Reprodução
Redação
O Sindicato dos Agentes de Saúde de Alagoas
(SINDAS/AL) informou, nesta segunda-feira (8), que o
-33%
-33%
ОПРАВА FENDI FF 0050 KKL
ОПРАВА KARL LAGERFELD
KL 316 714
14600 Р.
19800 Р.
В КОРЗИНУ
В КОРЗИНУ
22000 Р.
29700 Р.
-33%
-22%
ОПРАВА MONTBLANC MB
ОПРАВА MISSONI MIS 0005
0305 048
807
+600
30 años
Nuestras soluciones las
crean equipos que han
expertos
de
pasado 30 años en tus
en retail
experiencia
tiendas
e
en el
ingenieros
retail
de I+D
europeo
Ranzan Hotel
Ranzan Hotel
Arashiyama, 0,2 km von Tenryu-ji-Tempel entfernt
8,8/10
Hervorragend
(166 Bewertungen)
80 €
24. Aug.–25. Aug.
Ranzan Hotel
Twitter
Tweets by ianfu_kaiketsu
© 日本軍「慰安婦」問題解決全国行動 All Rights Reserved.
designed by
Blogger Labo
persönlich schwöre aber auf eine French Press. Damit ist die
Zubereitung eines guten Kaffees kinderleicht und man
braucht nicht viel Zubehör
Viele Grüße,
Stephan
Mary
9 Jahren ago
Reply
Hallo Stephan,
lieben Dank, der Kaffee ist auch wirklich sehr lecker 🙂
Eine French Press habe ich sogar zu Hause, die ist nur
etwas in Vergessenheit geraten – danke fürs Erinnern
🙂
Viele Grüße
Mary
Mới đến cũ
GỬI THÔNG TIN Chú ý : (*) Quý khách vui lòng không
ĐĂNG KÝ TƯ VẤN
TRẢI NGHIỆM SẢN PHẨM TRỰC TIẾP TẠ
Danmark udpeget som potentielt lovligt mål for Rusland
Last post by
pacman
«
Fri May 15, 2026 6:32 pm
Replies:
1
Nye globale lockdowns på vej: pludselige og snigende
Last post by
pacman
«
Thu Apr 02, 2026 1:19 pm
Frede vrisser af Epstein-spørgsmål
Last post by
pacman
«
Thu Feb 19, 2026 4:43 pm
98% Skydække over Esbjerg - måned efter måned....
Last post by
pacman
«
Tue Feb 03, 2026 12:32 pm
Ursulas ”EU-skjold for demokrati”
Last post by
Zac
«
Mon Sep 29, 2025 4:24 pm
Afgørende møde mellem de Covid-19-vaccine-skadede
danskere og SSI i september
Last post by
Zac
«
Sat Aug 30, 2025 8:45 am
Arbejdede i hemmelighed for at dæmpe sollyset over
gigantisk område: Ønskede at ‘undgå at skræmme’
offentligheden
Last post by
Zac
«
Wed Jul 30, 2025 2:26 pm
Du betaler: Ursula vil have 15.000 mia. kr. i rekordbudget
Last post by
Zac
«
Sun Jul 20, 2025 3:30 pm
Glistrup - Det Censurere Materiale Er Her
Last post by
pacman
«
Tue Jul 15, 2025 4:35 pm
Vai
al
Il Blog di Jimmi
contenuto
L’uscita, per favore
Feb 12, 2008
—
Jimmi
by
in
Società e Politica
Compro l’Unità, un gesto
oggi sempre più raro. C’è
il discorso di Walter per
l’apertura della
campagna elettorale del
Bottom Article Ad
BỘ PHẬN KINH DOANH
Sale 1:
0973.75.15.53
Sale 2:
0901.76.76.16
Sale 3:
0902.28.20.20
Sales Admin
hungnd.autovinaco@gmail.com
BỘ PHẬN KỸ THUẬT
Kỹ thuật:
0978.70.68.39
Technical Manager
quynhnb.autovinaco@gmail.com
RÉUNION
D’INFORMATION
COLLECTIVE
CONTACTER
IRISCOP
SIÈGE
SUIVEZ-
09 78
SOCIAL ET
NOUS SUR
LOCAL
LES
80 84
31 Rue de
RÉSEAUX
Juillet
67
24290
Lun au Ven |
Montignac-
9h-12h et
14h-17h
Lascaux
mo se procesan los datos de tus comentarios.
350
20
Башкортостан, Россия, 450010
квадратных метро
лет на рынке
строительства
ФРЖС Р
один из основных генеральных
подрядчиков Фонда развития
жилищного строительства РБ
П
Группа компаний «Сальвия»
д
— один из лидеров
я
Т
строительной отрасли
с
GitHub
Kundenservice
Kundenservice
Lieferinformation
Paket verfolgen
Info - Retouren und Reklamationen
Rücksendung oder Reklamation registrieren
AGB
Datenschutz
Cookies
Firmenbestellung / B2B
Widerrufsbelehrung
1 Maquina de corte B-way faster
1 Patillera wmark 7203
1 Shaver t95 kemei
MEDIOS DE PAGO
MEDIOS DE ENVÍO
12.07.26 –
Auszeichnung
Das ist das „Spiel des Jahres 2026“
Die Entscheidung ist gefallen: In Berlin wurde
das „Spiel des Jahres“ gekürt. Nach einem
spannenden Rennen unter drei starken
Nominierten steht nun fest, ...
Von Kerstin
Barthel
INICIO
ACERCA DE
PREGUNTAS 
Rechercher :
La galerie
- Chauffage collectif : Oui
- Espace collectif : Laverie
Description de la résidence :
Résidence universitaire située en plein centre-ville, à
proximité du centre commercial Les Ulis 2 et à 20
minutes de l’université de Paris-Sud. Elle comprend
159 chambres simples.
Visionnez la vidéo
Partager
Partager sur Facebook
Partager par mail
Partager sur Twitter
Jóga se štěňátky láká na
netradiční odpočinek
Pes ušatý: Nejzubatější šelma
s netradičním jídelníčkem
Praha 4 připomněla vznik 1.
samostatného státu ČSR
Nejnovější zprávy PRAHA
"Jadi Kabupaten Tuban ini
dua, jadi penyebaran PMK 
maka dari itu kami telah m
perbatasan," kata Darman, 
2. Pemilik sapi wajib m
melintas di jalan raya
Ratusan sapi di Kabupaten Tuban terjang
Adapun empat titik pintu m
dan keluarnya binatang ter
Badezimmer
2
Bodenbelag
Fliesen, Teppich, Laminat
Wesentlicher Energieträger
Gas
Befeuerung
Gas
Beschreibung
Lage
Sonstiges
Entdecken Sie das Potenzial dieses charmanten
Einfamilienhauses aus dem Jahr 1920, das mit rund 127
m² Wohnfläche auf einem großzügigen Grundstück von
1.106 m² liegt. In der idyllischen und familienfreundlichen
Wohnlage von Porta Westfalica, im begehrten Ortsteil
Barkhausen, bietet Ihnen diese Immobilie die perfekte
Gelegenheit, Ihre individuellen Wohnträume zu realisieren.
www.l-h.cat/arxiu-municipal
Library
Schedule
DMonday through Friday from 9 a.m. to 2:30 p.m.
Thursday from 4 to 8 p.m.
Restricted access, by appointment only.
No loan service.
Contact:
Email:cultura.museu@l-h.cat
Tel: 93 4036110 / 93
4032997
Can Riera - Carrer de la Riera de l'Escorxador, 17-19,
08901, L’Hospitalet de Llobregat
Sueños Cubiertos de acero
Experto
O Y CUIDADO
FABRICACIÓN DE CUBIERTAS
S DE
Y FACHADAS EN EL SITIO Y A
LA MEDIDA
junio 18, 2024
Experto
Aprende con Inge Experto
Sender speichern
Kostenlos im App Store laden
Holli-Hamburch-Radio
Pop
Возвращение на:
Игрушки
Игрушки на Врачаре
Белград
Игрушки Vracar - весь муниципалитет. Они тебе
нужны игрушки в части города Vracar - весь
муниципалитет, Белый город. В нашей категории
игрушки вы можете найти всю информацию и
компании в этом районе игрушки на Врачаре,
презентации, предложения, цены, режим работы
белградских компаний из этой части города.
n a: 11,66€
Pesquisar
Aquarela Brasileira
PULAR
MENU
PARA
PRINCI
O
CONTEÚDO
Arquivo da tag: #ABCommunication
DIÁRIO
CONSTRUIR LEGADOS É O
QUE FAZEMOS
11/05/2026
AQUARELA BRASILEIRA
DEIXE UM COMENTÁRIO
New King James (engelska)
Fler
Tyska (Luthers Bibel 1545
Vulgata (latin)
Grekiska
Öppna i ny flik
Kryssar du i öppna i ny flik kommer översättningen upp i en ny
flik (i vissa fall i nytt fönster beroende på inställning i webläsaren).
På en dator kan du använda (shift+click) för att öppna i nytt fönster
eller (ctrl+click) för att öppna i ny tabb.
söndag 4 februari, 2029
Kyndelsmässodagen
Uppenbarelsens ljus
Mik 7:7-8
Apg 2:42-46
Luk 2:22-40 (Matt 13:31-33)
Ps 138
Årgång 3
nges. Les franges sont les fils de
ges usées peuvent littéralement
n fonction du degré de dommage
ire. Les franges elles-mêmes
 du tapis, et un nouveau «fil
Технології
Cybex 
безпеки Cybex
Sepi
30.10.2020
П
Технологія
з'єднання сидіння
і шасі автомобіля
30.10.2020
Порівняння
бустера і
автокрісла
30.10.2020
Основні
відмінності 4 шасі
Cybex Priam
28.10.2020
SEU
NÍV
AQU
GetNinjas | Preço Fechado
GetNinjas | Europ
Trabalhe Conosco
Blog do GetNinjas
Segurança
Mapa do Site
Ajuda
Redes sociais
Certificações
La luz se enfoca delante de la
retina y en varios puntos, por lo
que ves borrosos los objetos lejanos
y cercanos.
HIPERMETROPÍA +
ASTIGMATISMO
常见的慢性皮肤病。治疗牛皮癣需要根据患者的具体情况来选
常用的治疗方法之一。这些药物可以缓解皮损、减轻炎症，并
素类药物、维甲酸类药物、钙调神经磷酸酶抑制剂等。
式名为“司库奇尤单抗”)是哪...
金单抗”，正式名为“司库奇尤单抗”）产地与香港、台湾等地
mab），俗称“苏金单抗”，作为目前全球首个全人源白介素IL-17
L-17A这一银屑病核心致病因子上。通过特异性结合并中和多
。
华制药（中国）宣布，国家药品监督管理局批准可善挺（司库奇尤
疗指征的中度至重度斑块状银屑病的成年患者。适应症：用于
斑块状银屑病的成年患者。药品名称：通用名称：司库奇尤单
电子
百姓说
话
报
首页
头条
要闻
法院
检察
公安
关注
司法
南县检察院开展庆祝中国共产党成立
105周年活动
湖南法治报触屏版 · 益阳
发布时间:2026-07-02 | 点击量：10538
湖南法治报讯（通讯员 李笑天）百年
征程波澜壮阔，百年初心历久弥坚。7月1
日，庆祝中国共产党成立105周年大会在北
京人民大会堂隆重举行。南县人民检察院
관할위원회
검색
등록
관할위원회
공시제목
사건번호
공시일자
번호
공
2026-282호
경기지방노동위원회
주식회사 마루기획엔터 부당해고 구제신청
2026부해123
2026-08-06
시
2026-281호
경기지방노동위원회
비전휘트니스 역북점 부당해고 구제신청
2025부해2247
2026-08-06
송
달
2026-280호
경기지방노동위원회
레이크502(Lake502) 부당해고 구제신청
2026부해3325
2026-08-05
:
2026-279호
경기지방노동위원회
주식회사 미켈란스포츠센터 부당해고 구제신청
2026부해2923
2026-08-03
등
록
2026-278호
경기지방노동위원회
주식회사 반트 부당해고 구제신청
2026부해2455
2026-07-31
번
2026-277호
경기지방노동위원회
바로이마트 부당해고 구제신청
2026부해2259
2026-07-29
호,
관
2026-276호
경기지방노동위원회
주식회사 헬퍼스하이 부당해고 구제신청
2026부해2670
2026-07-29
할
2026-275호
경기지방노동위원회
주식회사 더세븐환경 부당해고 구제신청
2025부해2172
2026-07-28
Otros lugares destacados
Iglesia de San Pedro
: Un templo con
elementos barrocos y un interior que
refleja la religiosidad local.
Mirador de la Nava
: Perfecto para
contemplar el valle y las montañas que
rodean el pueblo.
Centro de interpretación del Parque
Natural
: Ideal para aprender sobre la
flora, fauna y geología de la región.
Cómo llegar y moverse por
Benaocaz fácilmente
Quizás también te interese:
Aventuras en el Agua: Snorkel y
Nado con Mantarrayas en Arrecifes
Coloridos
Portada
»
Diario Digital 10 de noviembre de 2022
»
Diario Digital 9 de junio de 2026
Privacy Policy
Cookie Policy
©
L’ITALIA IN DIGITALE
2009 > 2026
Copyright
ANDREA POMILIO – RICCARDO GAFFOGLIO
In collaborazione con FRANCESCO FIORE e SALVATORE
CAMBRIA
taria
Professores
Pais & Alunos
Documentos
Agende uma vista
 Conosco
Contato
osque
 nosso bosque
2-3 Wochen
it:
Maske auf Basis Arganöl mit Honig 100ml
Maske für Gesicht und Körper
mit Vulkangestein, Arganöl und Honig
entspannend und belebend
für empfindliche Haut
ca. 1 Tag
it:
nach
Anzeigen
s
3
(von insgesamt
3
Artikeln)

▸ **THE TASK**: Show every line from the listing that contains "Maske".

▸ **EXERCISE ANSWER**:
Maske auf Basis Arganöl mit Honig 100ml
Maske für Gesicht und Körper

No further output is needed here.